Wie kann man möglichst positiv mit der Situation umgehen?
Diese Zeit der Isolation kann auch genutzt werden und ist für viele eine nötige Entschleunigung. Eine Liste anzufertigen, mit Dingen, die man immer machen wollte, aber sich nie die Zeit genommen hat, hilft.

Intensive Gespräche mit dem Partner, für die man nie Zeit gefunden hat. Endlich ohne Ablenkung ein Buch lesen. Wieder die alten Brettspiele und Puzzles auszupacken, einen Handstand lernen, den Kleiderkasten ausmisten, sich in Yoga zu versuchen oder Serviettenblumen basteln. Alleine beim Denken an schöne Aktivitäten werden Endorphine freigesetzt. Hierzu habe ich in meinem Buch auch 200 Aktivitäten, die als positiv anregend gelten.

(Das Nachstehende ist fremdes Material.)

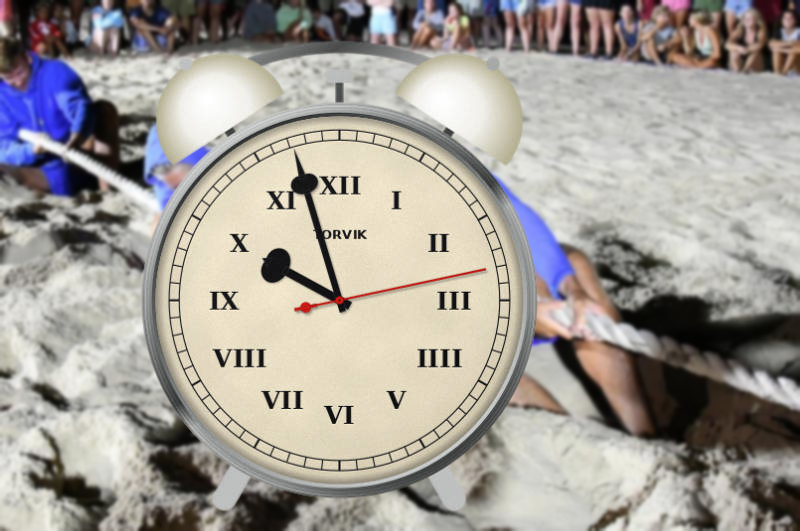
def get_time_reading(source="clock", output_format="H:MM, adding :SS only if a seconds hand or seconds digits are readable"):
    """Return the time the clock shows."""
9:57:13
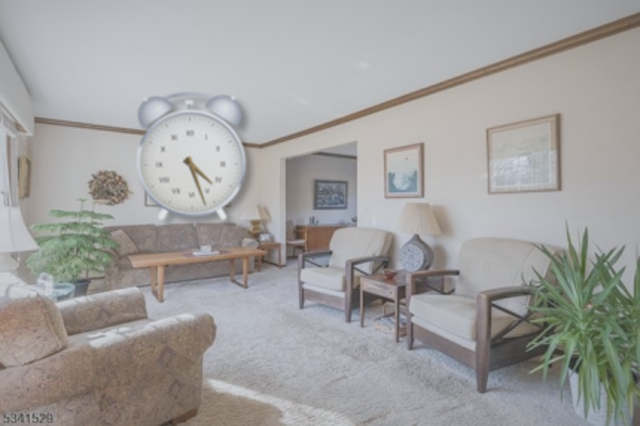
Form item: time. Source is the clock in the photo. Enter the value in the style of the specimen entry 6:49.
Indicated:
4:27
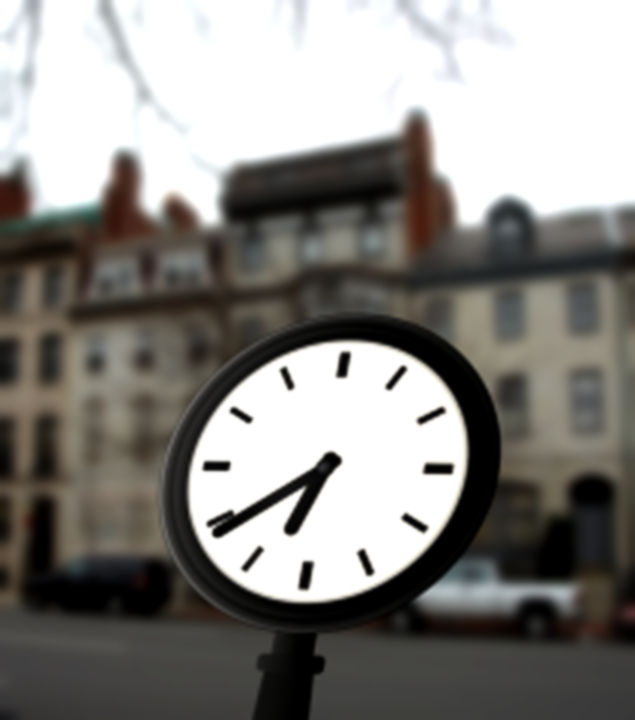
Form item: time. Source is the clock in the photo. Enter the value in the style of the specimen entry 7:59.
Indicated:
6:39
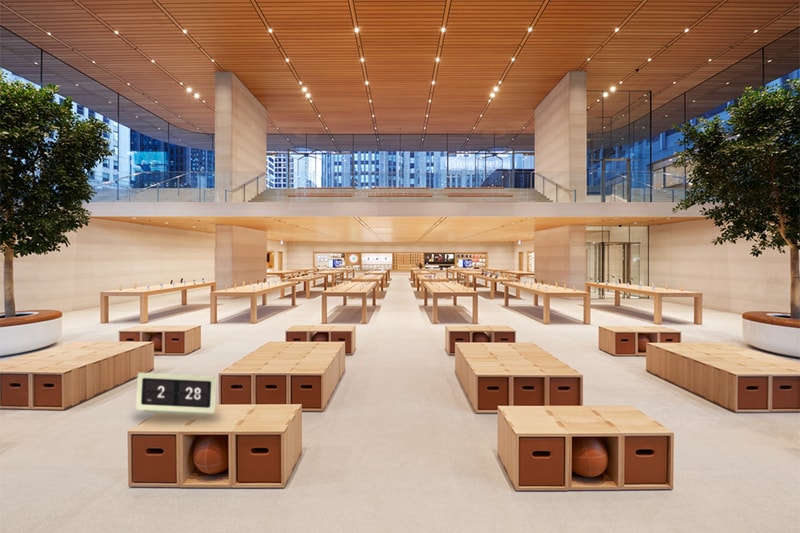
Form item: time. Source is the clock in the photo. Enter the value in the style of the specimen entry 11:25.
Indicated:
2:28
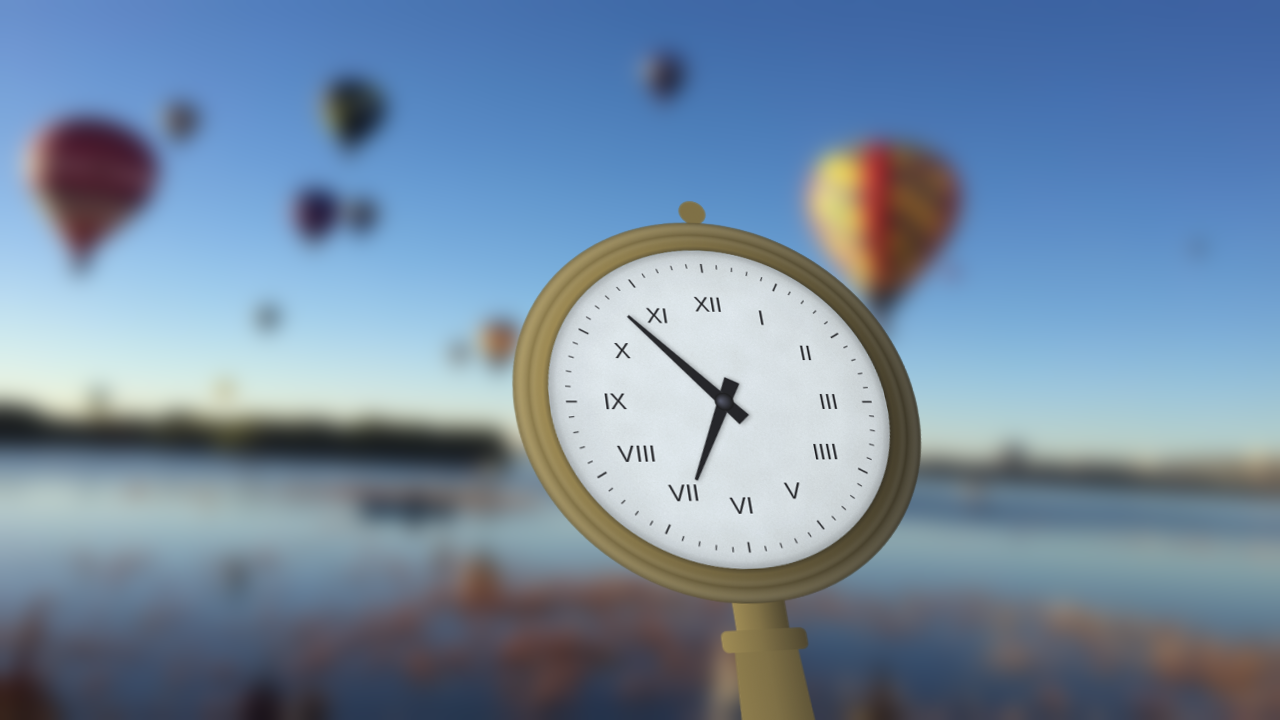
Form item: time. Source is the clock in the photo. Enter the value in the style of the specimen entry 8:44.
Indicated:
6:53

Wie soll man sich in Bezug auf Medien verhalten – Abschotten oder Informieren?
Leider bleibt es uns nicht aus, die Medien zu verfolgen, da fast stündlich neue Anweisungen von der Regierung kommen. Jedoch kursieren viele Gerüchte im Netz, die die Panik schüren und keinerlei Wahrheitswert haben. Ich rate, die Zeit bewusst zu reduzieren, nicht öfters als ein bis zweimal am Tag zum Thema zu recherchieren, nachzulesen und dann auch nur gezielt, auf vertrauenswürdigen Internetseiten. Alles andere lässt uns nur unnötig ängstigen.

Was rate ich einem Angehörigen oder Freund, der unter Angst leidet?
Für Menschen, die allgemein sensibel sind und unter Ängsten, Depressionen oder anderen psychosomatische Störungen leiden, ist diese Situation ein negativer Verstärker. Hier sollte man unbedingt zum Telefon greifen, mit Freunden und Familie sprechen oder Seelsorger-Hotlines kontaktieren. Ich selbst habe angeboten, kostenlos in dieser Woche zu beraten und mich haben innerhalb kürzester Zeit eine Vielzahl von Nachrichten mit dutzenden von Fragen erreicht. 

Wie erkläre ich meinem Kind die Situation?
Mit Ehrlichkeit. Ehrlich sein, dem Kind die Situation erklären, sich Fragen stellen lassen und diese beantworten. Das Wichtigste dabei, selbst stark zu sein und ein Vorbild. Wenn die Erwachsenen starke Angst zeigen, verzweifeln und zusammenbrechen, dann sind Kinder ängstlich. Solange sie eine Bezugsperson haben, die ihnen Sicherheit gibt, geht es den Kindern gut.